All right, then--let's talk about what might really happen. I see three possibilities:

  1. The dire possibilities that Colson warns about could yet come to pass. Revelation 6:7-8 speaks of a Tribulatory event in which wild beasts ravage the countryside and have a paw, or more likely a claw and tooth, in the killing of up to a quarter of the population then alive. That would fit with Colson's wolves-in-Berlin scenario. But it's hard to feature East Asia becoming extinct, because Revelation 16 says that eastern armies will march across the dried-up Euphrates River to take part in the Battle of Armageddon.
  2. In a few generations, unless the immigrants take over completely (in Europe, that is), a core of fertile natives will see their deliberately non-fertile neighbors die off, and they, having children at more than the replacement level, will inherit their society and start to repopulate it. How many generations that will take depends entirely on what portion of the population is actually having more children than are necessary to replace those who die--generally 2.1 children per childbearing woman, the extra .1 being necessary to replace the occasional child who dies before he or she can ever get married and have children of his or her own. This might be the experience of the USA. We are at replacement level, and an ever-larger proportion of children coming of age today are coming from large families, and they have large-family mindsets. Blame--or credit--the "Roe Effect" that many have written about elsewhere--namely, that those who are suffused either with selfishness or the idea that "people cause pollution and are the pollution" are dying off, while the conservatives have been breeding a new, more fertile generation.
  3. The Rapture and Tribulation will intervene before any of this takes place. In that event, except for the Beastly regime having the sort of headaches that Colson mentions in his piece (like the one in which the sewage system breaks down because not enough people are flushing their toilets!), none of the above discussion will be relevant.

Tuesday, July 05, 2005

WorldNetDaily: How O'Connor got her job

Joseph Farah bluntly says that she lied about being a Constitutional originalist--which she proved not to be--and she also got fraudulent character testimony from Ken Starr.

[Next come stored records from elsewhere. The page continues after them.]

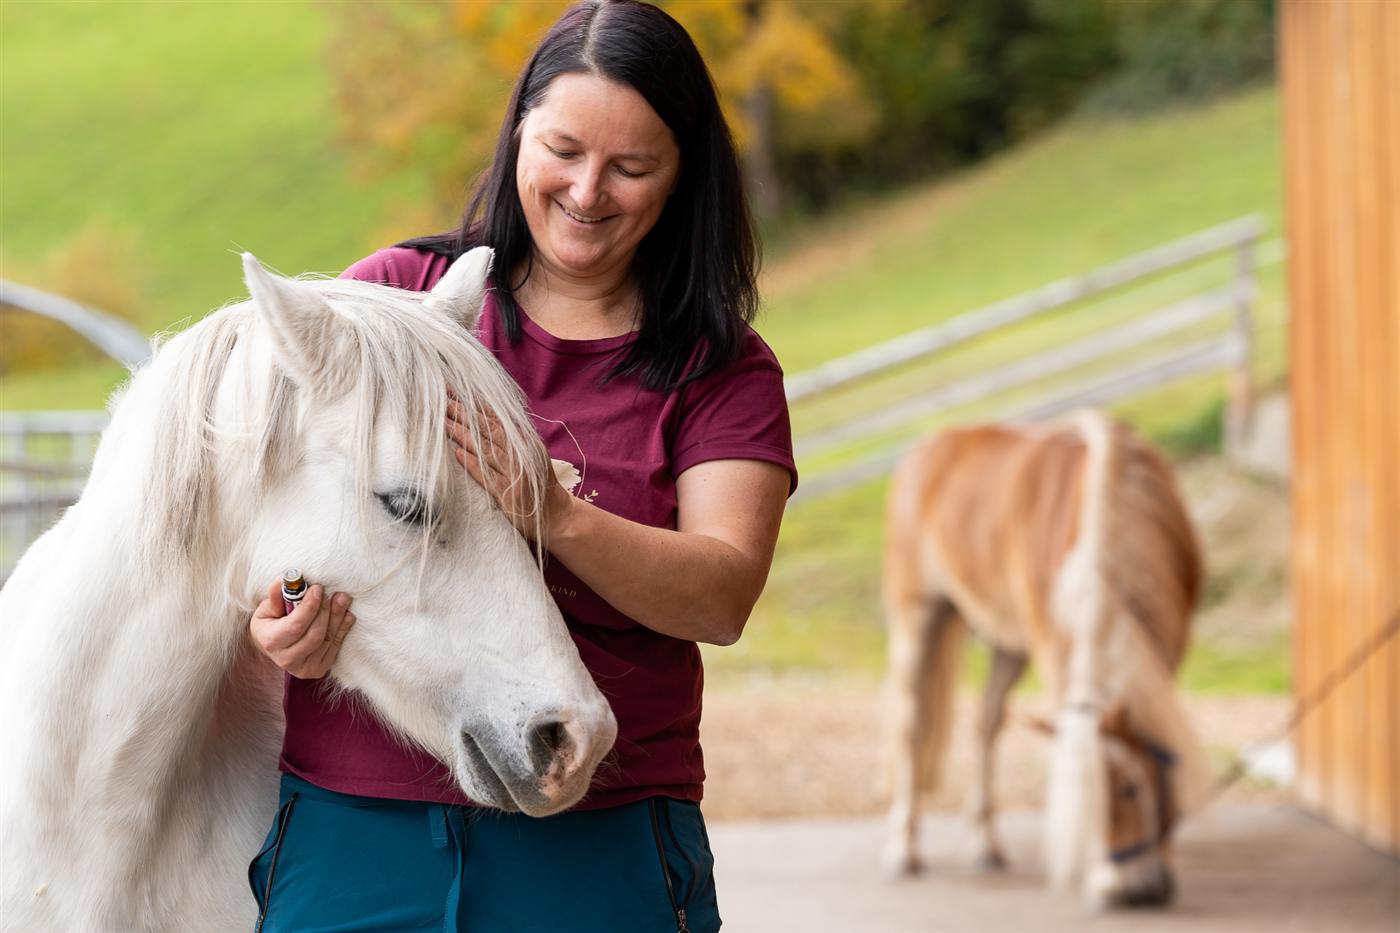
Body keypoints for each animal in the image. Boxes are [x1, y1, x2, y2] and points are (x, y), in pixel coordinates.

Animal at [881, 410, 1208, 908]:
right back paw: (904, 849)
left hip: (1007, 644)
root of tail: (926, 450)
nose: (1131, 891)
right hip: (917, 617)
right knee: (911, 726)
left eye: (1131, 788)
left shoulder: (1162, 657)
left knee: (986, 723)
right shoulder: (1057, 656)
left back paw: (985, 843)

Read the commentary for yourselves, and judge Ken Starr's actions as best you might. But the big point here is that no one, who was a real Constitutional originalist in the last twenty-four years, would ever have been "a swing vote." "Swing votes" on the Supreme Court represent Justices who can't make up their minds--and who, therefore, sway with political winds. The politics here might be national partisan politics, or a simple matter of getting a "club reference" from her particular social circle. More than once have I felt that certain institutions in Washington are far too clubbish for the country's good. Sadly, the Supreme Court of the United States of America is one of them. (The Senate is, or at least used to be, another--though whether the Senate will remain as congenial as a private gentlemen's club once was is anyone's guess. Some of the language I hear bruited about on the floor of the Senate is the equivalent of a young Turk pouring beer into another member's lap. But I digress.)

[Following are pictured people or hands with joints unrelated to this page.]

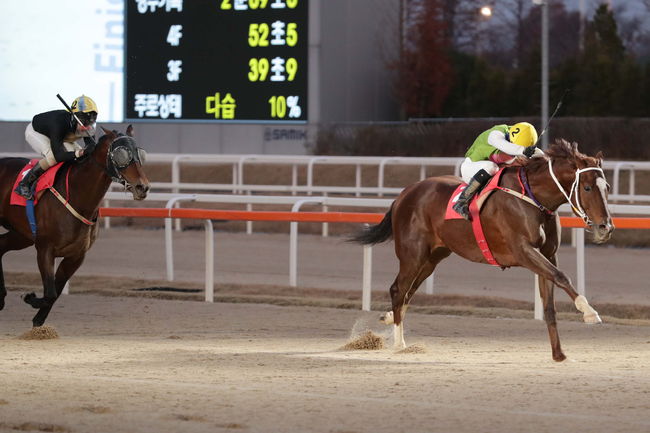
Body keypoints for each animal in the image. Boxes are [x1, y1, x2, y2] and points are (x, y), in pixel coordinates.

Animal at [0, 125, 148, 324]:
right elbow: (50, 293)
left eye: (140, 153)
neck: (78, 197)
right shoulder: (45, 249)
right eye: (122, 154)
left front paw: (38, 319)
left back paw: (1, 296)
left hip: (22, 234)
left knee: (1, 245)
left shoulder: (76, 256)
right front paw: (29, 297)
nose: (142, 187)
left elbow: (54, 294)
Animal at [352, 139, 612, 362]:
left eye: (607, 187)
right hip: (412, 254)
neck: (533, 197)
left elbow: (550, 305)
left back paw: (389, 319)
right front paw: (590, 312)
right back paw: (400, 344)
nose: (605, 227)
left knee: (409, 292)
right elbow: (562, 276)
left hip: (433, 257)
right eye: (587, 187)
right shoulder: (523, 251)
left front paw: (559, 354)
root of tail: (403, 195)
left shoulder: (547, 255)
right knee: (398, 289)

The larger point is this: George W. Bush needs to appoint to the Court someone who will not continue to condemn tens of millions of babies to death just because he thinks that precedent demands it. I can understand naming someone to the Court willing to advise it on a middle ground between surrender to terrorists and destruction of civil liberty. But Alberto Gonzales is not the best person for that job. Janice Rogers Brown would be far preferable.